Channel 4 will be unable to fulfil its role as a public service broadcaster, damaging its ability to provide innovative programming, if a proposed merger with Channel 5 proceeds, a leading television campaigner has warned.
Jocelyn Hay, chair of the Voice of the Listener and Viewer, said she was concerned about the speculation of the public-owned company collaborating with a commercial broadcaster, especially at a time when the BBC’s future is under scrutiny.
Speaking to The Stage Hay said: “If, in response to being squeezed between BSkyB and a stronger ITV, C4 merges with C5, its chances of continuing to do what it was created to do are slim.
“It would mean the privatisation of C4 which was set up in 1982 to provide a public service for those people who were not well-serviced by the existing channels. Providing risk-taking and innovative programmes is its PSB but it has only been able to do that because it is a public- owned company, with no influence from shareholders.”
Hay’s comments come in response to reports that chief executive of C4 Mark Thompson has met with United Business Media and RTL, the joint owners of C5, to discuss combining the two broadcasters.

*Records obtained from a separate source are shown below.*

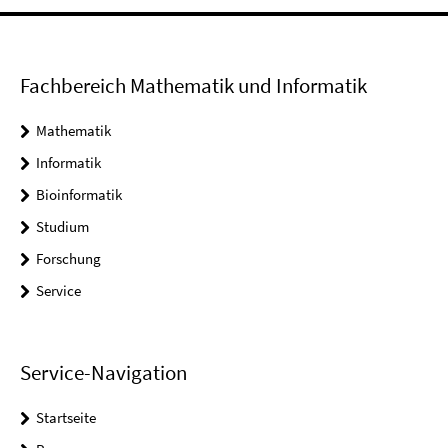
Fachbereich Mathematik und Informatik
Mathematik
Informatik
Bioinformatik
Studium
Forschung
Service
Service-Navigation
Startseite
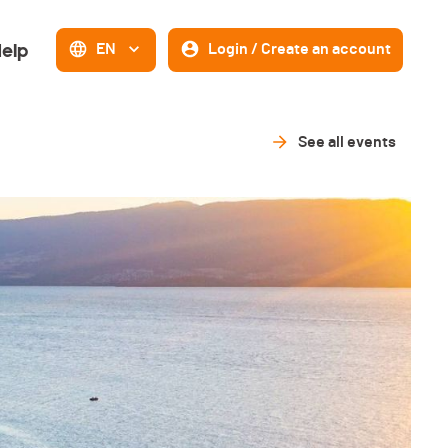
elp
EN
Login / Create an account
See all events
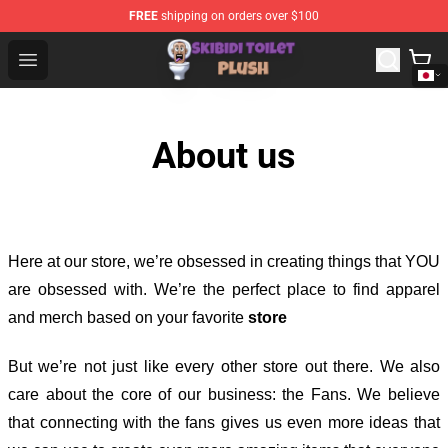
FREE
shipping on orders over $100
Skibidi Toilet Plush Shop - Official Skibidi Toilet Plush St
Open menu
About us
Here at our store
, we’re obsessed in creating things that YOU
are obsessed with. We’re the perfect place to find apparel
and merch based on your favorite
store
But we’re not just like every other store out there. We also
care about the core of our business: the Fans. We believe
that connecting with the fans gives us even more ideas that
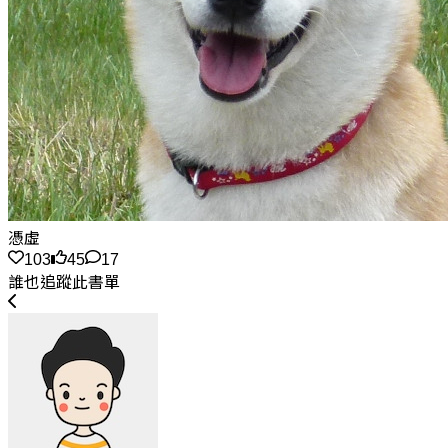
憑虛
103
45
17
誰也追蹤此書單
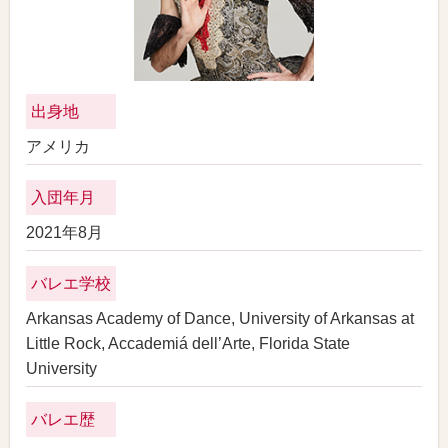
出身地
アメリカ
入団年月
2021年8月
バレエ学校
Arkansas Academy of Dance, University of Arkansas at
Little Rock, Accademiá dell’Arte, Florida State
University
バレエ歴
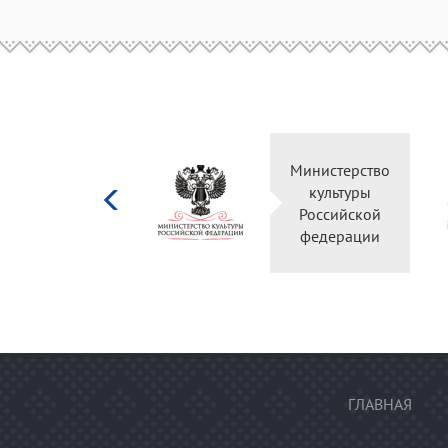
Министерство
культуры
Российской
федерации
ГЛАВНАЯ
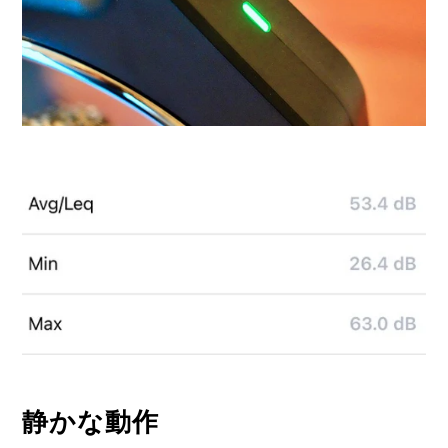
静かな動作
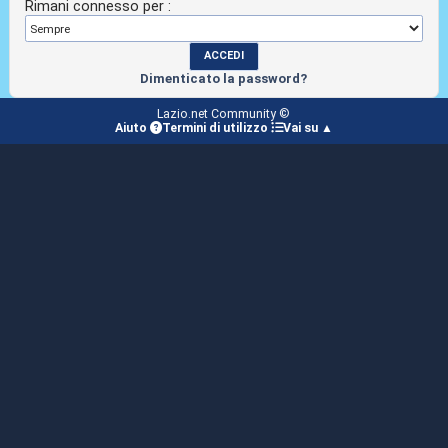
Rimani connesso per :
Dimenticato la password?
Lazio.net Community ©
Aiuto
Termini di utilizzo
Vai su ▲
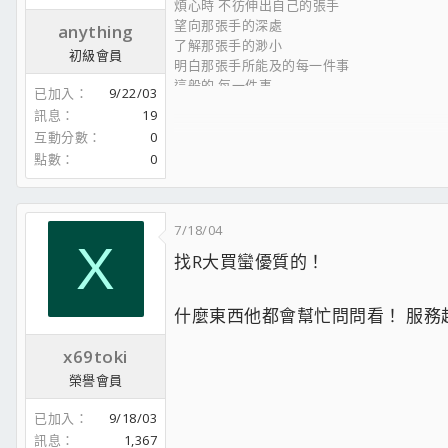
煩心時 不彷伸出自己的張手
望向那張手的深處
anything
了解那張手的渺小
初級會員
明白那張手所能及的每一件事
這般的 每一件事
已加入
9/22/03
正可以達到 也可以有所體會 .....的啦!
訊息
19
互動分數
0
點數
0
7/18/04
X
找R大買蠻優質的！
什麼東西他都會幫忙問問看！ 服務超棒
x69toki
榮譽會員
已加入
9/18/03
訊息
1,367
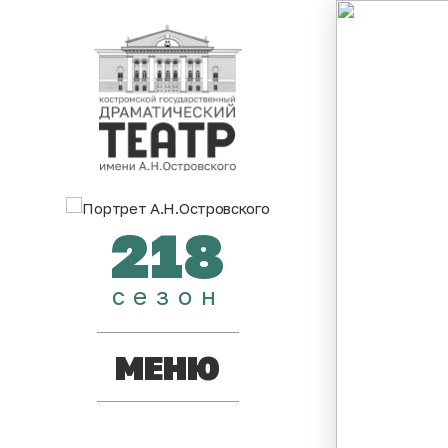
218
сезон
МЕНЮ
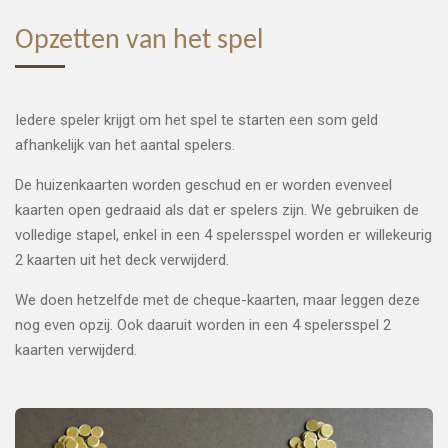
Opzetten van het spel
Iedere speler krijgt om het spel te starten een som geld
afhankelijk van het aantal spelers.
De huizenkaarten worden geschud en er worden evenveel
kaarten open gedraaid als dat er spelers zijn. We gebruiken de
volledige stapel, enkel in een 4 spelersspel worden er willekeurig
2 kaarten uit het deck verwijderd.
We doen hetzelfde met de cheque-kaarten, maar leggen deze
nog even opzij. Ook daaruit worden in een 4 spelersspel 2
kaarten verwijderd.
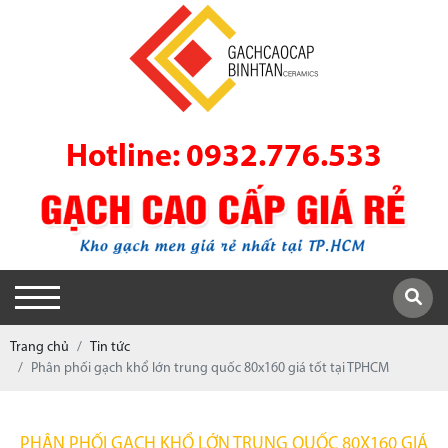
Hotline: 0932.776.533
Trang chủ
Tin tức
Phân phối gạch khổ lớn trung quốc 80x160 giá tốt tại TPHCM
PHÂN PHỐI GẠCH KHỔ LỚN TRUNG QUỐC 80X160 GIÁ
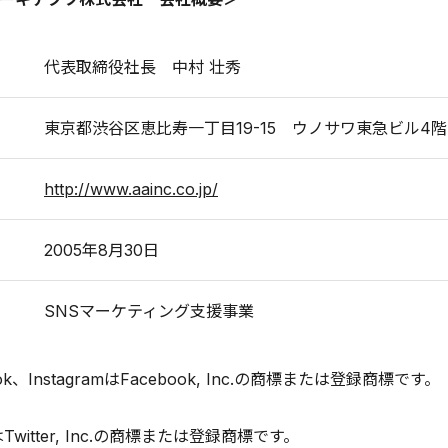
代表取締役社長 中村 壮秀
東京都渋谷区恵比寿一丁目19-15 ウノサワ東急ビル4階
http://www.aainc.co.jp/
2005年8月30日
SNSマーケティング支援事業
ok、InstagramはFacebook, Inc.の商標または登録商標です。
rはTwitter, Inc.の商標または登録商標です。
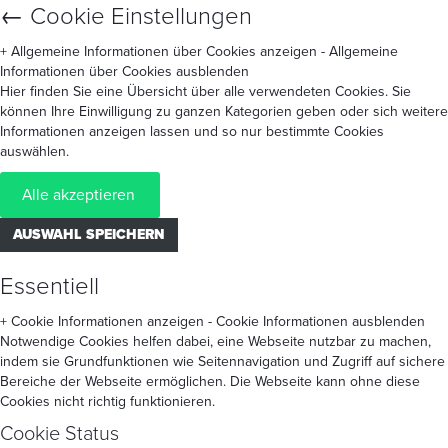
←
Cookie Einstellungen
+ Allgemeine Informationen über Cookies anzeigen
- Allgemeine
Informationen über Cookies ausblenden
Hier finden Sie eine Übersicht über alle verwendeten Cookies. Sie
können Ihre Einwilligung zu ganzen Kategorien geben oder sich weitere
Informationen anzeigen lassen und so nur bestimmte Cookies
auswählen.
Alle akzeptieren
AUSWAHL SPEICHERN
Essentiell
+ Cookie Informationen anzeigen
- Cookie Informationen ausblenden
Notwendige Cookies helfen dabei, eine Webseite nutzbar zu machen,
indem sie Grundfunktionen wie Seitennavigation und Zugriff auf sichere
Bereiche der Webseite ermöglichen. Die Webseite kann ohne diese
Cookies nicht richtig funktionieren.
Cookie Status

But C4 has since played down the rumours pointing out that such a deal would require government sanction and time consuming changes in legislation to allow it to become a private company.
However, Hay fears that Thompson may be planning the move in a bid to stengthen the channel’s position in the marketplace now it is faced with competition from the newly merged ITV.
She added: “Shareholders are not concerned with the public service obligations of a channel but about being commercial and making profits.”